Monday, September 15, 2014
another thing
It is awfully easy to be hard-boiled about everything in the daytime, but at night it is another thing. -The Sun Also Rises
Tuesday, August 26, 2014
not déjà vu
Sometimes I know things before they happen. Or before I should know they have happened.
What do you call that? Prophecy? Second sight? Time travel?
I knew the phone would ring. I knew it would be her, the neighbor.
I knew one of our windshields would crack soon, then you sent me that picture.
I knew when you lied to me, even before I discovered the evidence.
What can I do with an inconsistent gift such as this? Does it have a purpose? Am I learning to trust it now because it will be important later?
Intuition isn't a strong enough word.
Saturday, August 9, 2014
new words
Thursday, August 7, 2014
fragile days
I adore rainy days because they feel like a cozy, gray blanket I'm invited to wrap up in. Rainy days are invitations to cuddle, read books and eat pancakes. It felt like a mistake to leave my quilted nest to go to work.
But I went to work because I am an adult. (boo)
Today I felt fragile. Insubstantial. Breakable. Weak.
I assume we all feel fragile some days. Like a cold shoulder, frustrating encounter or one more disappointment will break our brittle spirit.
I needed hugs today. Hugs, blankets, kittens, flowers, bright stars, handwritten notes and dancing.
I didn't get any of those. But maybe the fragile days are here to show us that we are so much stronger than we think we are. Because I didn't break. I didn't shatter. And I will do it again brilliantly tomorrow.
Saturday, July 19, 2014
mediocre
My life is so very small.
I thought I'd be that person who ate a well earned sandwich at the top if a mountain; who paddled the Colorado River; discussed philosophy and great love by campfires; who traveled the world making friends of strangers and would never settle for mediocre.

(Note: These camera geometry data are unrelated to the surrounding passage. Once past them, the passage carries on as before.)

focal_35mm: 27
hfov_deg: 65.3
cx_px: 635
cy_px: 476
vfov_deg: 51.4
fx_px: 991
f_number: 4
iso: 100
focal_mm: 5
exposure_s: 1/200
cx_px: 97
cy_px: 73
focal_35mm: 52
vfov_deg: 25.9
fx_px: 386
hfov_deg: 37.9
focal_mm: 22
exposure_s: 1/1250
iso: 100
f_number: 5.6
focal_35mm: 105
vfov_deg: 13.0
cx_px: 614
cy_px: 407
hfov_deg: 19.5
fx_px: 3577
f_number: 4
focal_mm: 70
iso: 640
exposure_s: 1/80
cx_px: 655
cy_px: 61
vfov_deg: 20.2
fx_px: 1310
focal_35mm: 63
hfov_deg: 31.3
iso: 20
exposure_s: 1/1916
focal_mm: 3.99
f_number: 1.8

But mediocre and "safe" crept in on the heels of fear. Fear convinced me to abandon my dreams and goals and to settle for "safe". But "safe" doesn't make life worth living. You may live long and in relative comfort but at what cost?
If we long to live should we listen? Can we even hear the cry any longer after years of suffocating it with Netflix, booze, pizza, shopping?

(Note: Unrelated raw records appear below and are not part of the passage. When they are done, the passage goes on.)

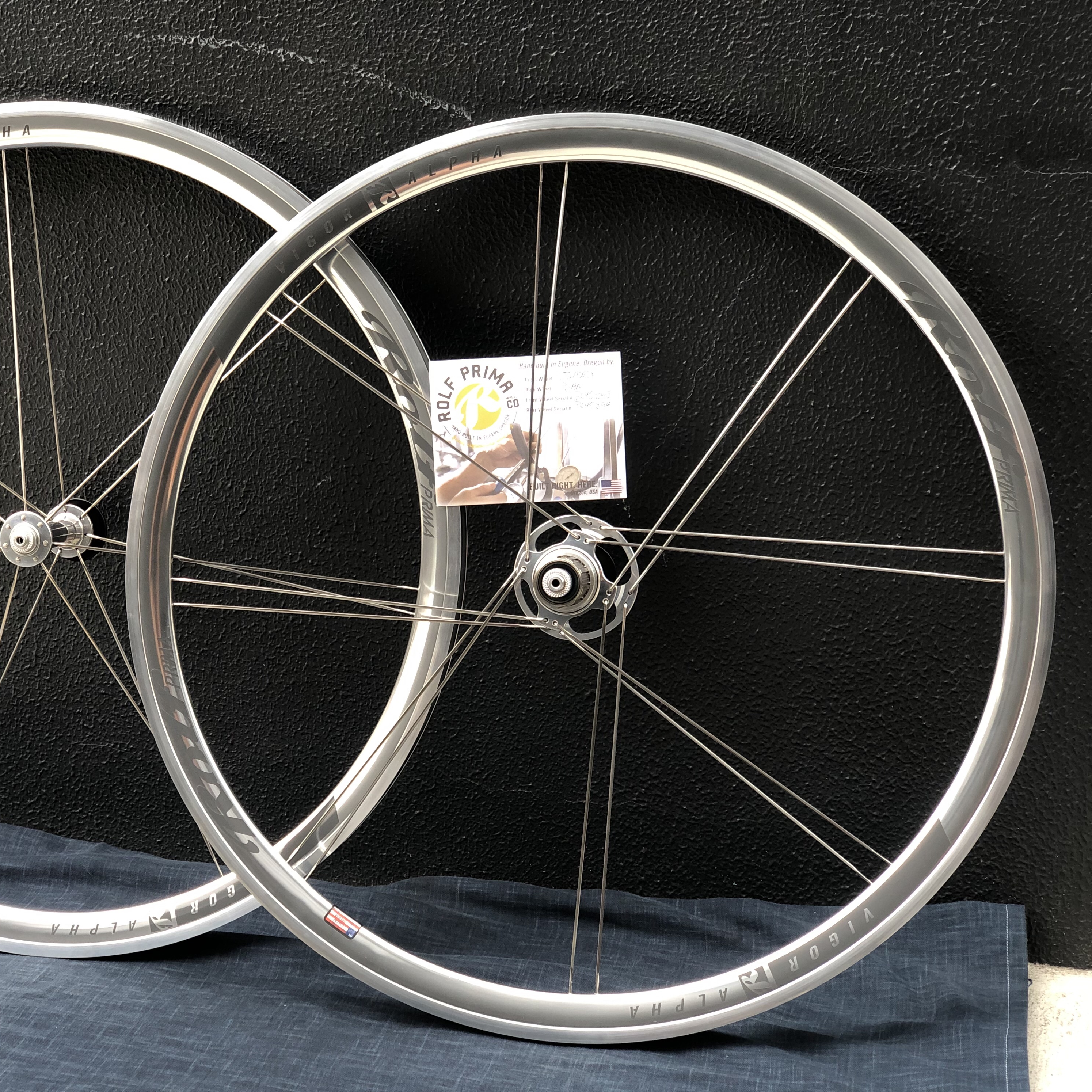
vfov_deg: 27.7
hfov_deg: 27.6
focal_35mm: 62
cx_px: 364
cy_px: 548
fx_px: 2213
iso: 32
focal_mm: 6
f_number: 2.4
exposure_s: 1/60
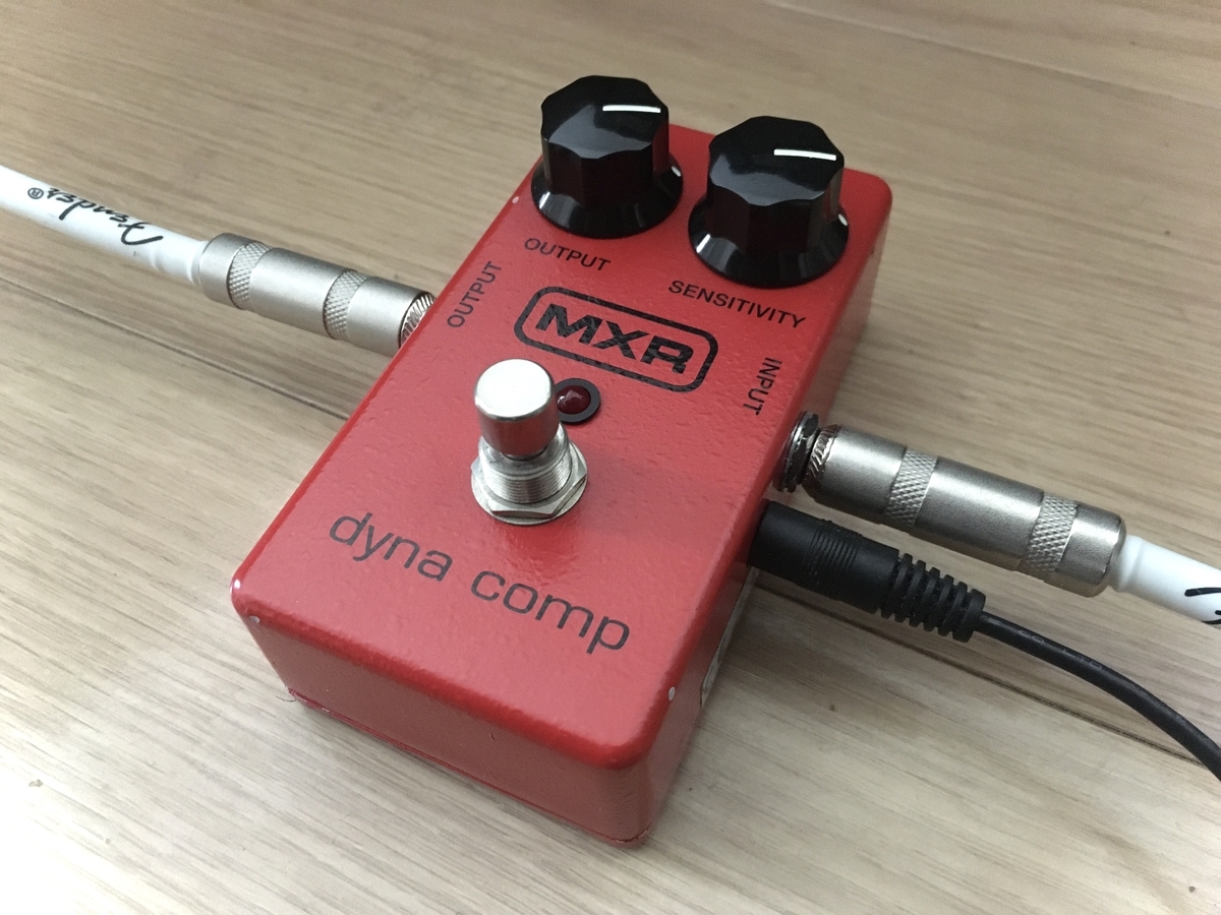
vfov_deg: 48.2
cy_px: 458
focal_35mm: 29
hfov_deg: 61.7
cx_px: 610
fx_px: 1023
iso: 320
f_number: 2.2
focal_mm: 4.15
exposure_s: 1/15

Someone once said, "If you do what you've always done, you'll get what you've always gotten."
I want something new.
I've got to have something new.
Saturday, July 5, 2014
the absence of sadness
Usually happiness is just a choice we make about our situation. A matter of attitude.
But after years of denying that happiness matters I'm at a loss. At what point should happiness factor in? Is it ever healthy to seek out happiness? Is the pursuit ever anything beyond a manifestation of selfishness?
I've been told that God doesn't care if I am happy. I've been told that God always wants me to be happy. Which is correct? I'm not convinced that God actually cares either way.
A lack of happiness will not ruin your life.
In the end is happiness just the emotional choice we make about our circumstances? Or is it the absence of sadness?
Saturday, June 28, 2014
sugar cookie
I didn't understand "car accident". All I knew was that my cookie was ugly.
Both Nanny and her car looked ok. I was unsure how to express that I was upset. That I was worried about Nanny and her bruises like everyone else. Instead I took the cookie and walked away.
Wednesday, June 25, 2014
summer soundtrack
It reminds me of all the country drives we took in high school. Arms out the windows, heading toward campfires and boys and best friends. Always looking forward to the future. Naturally music played a big part. Here's my current summer soundtrack - I've got my eye on a few interesting roads, maybe I'll explore them this weekend.
Friday, June 20, 2014
lusterless
Remember what we said? We imagined who we would be.
We'd laugh at opposition. Sneer at obstacles until they removed themselves from our paths.
Fairy tales were our reality.
But bright eyes grow dim with experience and seeing past disappointment is impossible for the myopic.
Shattered rosy lenses heaped and ready for melting. Give them to the next generation.